A fourth strategy is to work for improvement of the economy, especially in the rural areas which are home to unmitigated poverty, to undermine the incentive behind giving children away. On this issue, anti-restavèk activists are joined by peasant farmer and allied movements, which are working to prioritize rural agriculture so that small farmers can have an adequate livelihood. The movements are also calling for the decentralization of services and budgetary expenditures, in part to create good schooling for children. Although primary school is supposed to be free and compulsory, even before the earthquake, 55 percent of school-aged children were not going to school.[4] And what schooling does exist in rural areas offers notoriously poor education.

A fifth strategy involves direct intervention to nurture restavèk children. This not only restores wounded and neglected young victims, but also helps break the stranglehold of the system. The Restavèk Freedom Foundation, for example, employs nine child advocates who partner and meet regularly with children, encourage the restavèk families to allow these children to go to school and finances school fees and uniforms.

Changing the national system is a painfully slow process. “We now have more people who consider child servitude a crime.” said Guerda, “But at the same time it’s like there are so many children and there are so many things we [advocates] have to do, sometimes you don’t feel like anything happens in a kid’s life.”

Yet, change is occurring, thanks to these small, but dedicated organizations. These groups are increasingly organized and united. The Down with the Restavèk System (ASR by its Creole acronym) network, born out of a 2000 conference sponsored by the Fondasyon Limyè Lavi and the US-based Beyond Borders, is one network connecting the relevant groups.

Helia said, “It’s an enormous struggle, but just like I’ve learned and am speaking out, everyone will become aware this system has to end.”

For more information and to become involved in creating a slavery-free Haiti, check out the following (partial) list of groups.
Beyond Borders (US) and Limyè Lavi Foundation (Haiti) work in partnership for a national child rights movement to demand the Haitian government take a stand against the exploitation of children. They also educate parents about the dangers of the restavèk system, mobilize and connect grassroots groups working on the issue and address the root causes: the poverty and lack of quality education in rural areas, which prompt parents to send their children away. Together, the groups have also hosted conferences, marches and, in 2008 and 2009, a National Day against Child Servitude.
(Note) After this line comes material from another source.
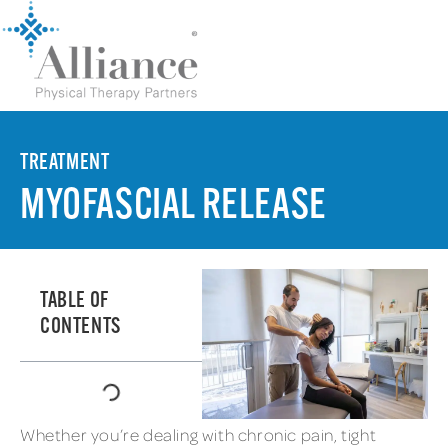
TREATMENT
MYOFASCIAL RELEASE
TABLE OF
CONTENTS
Whether you’re dealing with chronic pain, tight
They also coordinate ASR.

The Commission of Women Victim to Victim (KOFAVIV) is an organization of former restavèk and rape survivors who have banded together to ensure that no child or woman ever again experience these horrors. KOFAVIV engages in advocacy; provides support to children at risk; and publicizes the brutality of the system through community meetings, trainings, public marches and media campaigns. KOFAVIV has no web site, but many articles about their work can be found in this column series.
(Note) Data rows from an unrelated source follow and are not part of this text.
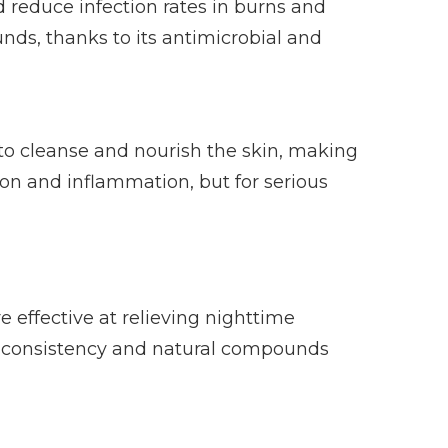
 reduce infection rates in burns and
unds, thanks to its antimicrobial and
 to cleanse and nourish the skin, making
tion and inflammation, but for serious
effective at relieving nighttime
ck consistency and natural compounds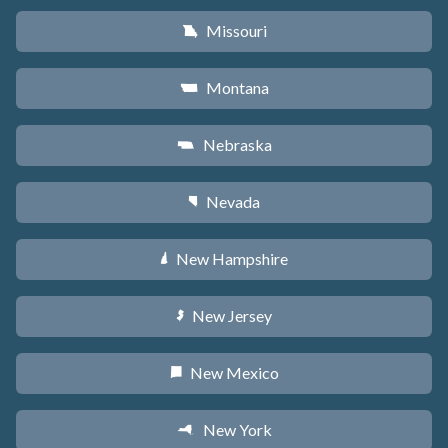
Missouri
X
Montana
Z
Nebraska
c
Nevada
g
New Hampshire
d
New Jersey
e
New Mexico
f
New York
h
The Restavèk Freedom Foundation, formerly the Jean Robert Cadet Restavèk Foundation, focuses on working with the families who keep restavèk to change the way they treat children and to encourage them to send the children to school. The foundation pays for the children’s education and otherwise watches over their needs and builds awareness of the problem within Haiti and globally.

1. Kevin Bales, “Ending Slavery: How we Free Today’s Slaves,” University of California Press, 2007.
2. Estimates on the number of child restavèk vary. The recent UNICEF report “Haiti 2010-2011: Mid-Year Review of 2010 Humanitarian Action Report,” estimates 225,000. Child right advocates typically put the number at 300,000.
3. US Department of State, “Trafficking in Persons Report 2009.”